Léa Mayer, papier panier piano. Prix Découverte 2014-2015

Extrait du texte écrit par Septembre Tiberghien


Rose is a rose is a rose


Ce qui fait l’intérêt et la singularité du travail de Léa Mayer, c’est son rapport au signe, en tant qu’élément d’un langage culturellement codifié. Influencée par la rigueur des minimalistes – à 18 ans, elle fait un stage à la Chinati Foundation au Texas, où elle est impressionnée par la vue de ces hangars d’avion aux toits de tôle ondulée, remplis de sculptures en aluminium signées Donald Judd – Léa Mayer ne revendique pas pour autant l’héritage de ses prédécesseurs. À la différence de l’art conceptuel, qui tend à substituer le signe linguistique à l’objet esthétique, la jeune artiste préconise une approche à la fois sensuelle et cognitive du dessin. Sa démarche est liée à un savoir-faire et à un souci du détail qui découlent de longs temps d’observations, irrigués par une volonté de révéler l’objet autrement qu’à travers sa représentation iconique. Elle cherche ainsi à outrepasser l’évidence du message pour atteindre un langage plus proche de la poésie. C’est également ce qui la rapproche d’un Magritte ou d’un Broodthaers, qui dans leur méfiance envers le réel, cherchèrent par tous les moyens à l’ébranler, voire à le subvertir.

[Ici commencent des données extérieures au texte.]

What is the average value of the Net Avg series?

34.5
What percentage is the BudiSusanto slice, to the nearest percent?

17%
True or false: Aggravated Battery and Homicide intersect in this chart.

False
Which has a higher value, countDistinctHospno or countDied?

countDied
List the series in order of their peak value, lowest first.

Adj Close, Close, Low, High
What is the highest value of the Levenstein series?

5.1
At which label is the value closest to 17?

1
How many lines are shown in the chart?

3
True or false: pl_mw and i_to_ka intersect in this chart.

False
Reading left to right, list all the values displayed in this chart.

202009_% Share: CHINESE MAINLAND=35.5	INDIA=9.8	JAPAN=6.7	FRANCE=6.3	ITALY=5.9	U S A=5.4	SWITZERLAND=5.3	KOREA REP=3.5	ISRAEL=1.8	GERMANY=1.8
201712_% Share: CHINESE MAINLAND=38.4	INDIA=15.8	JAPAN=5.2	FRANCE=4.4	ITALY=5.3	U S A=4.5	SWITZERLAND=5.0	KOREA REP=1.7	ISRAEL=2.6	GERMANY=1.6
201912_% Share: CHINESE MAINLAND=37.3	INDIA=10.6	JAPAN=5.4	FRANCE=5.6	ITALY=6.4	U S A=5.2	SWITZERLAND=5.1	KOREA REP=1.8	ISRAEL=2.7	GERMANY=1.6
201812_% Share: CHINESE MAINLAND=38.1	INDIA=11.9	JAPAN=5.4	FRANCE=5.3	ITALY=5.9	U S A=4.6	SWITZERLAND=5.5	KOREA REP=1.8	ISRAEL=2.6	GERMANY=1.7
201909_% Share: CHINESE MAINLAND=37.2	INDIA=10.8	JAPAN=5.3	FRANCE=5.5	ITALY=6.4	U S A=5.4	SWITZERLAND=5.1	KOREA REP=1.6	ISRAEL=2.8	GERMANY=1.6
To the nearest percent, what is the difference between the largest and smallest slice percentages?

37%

Aussi, l’observation de la nature et son imitation demeurent-elles au centre des préoccupations de Léa Mayer. Déjà avec la série des Observations drawings, l’artiste relevait les parcours des visiteurs de musées devant les œuvres, avec la rigueur scientifique d’une sociologue. Aujourd’hui, la dessinatrice poursuit cette démarche anthropologique avec l’étude des postures des spectateurs – contrapposto parfois digne des statues antiques – relatant l’état d’absorption mentale et les réactions émotionnelles de ceux-ci. C’est ce rapport contemplatif et/ou participatif du spectateur vis-à-vis de l’œuvre, dans un monde où la culture est souvent traitée comme un divertissement, qui fascine l’artiste. Tout l’art de Léa Mayer consiste en outre à retranscrire, de la manière la plus sincère possible, une partition qui lui a été dictée par avance. C’était le cas dans ses précédents travaux, par exemple Standby (en veille) ou Snapshot (instantanés), où l’artiste interroge par le biais des réseaux sociaux des rêveurs anonymes ou encore des photographes amateurs ou professionnels. Dans le premier cas, il s’agissait de visions hypnagogiques, capturées subrepticement entre veille et sommeil, que les individus tentaient de décrire avec toute l’imprécision caractéristique des rêves. C’est à partir de ces retranscriptions hasardeuses que l’artiste a exécuté ses impressions monotypes, en prenant elle-même des libertés vis-à-vis des mots. Se distinguant ainsi de l’illustration, qui vise à traduire en image le texte d’origine, le dessin épouse toutefois, tant par le choix du médium que par ses nuances colorées et diaphanes, les contours brumeux d’un songe. De plus, la série Standby traduit bien cette situation d’attente, cet état transitoire cause d’une perpétuelle insatisfaction.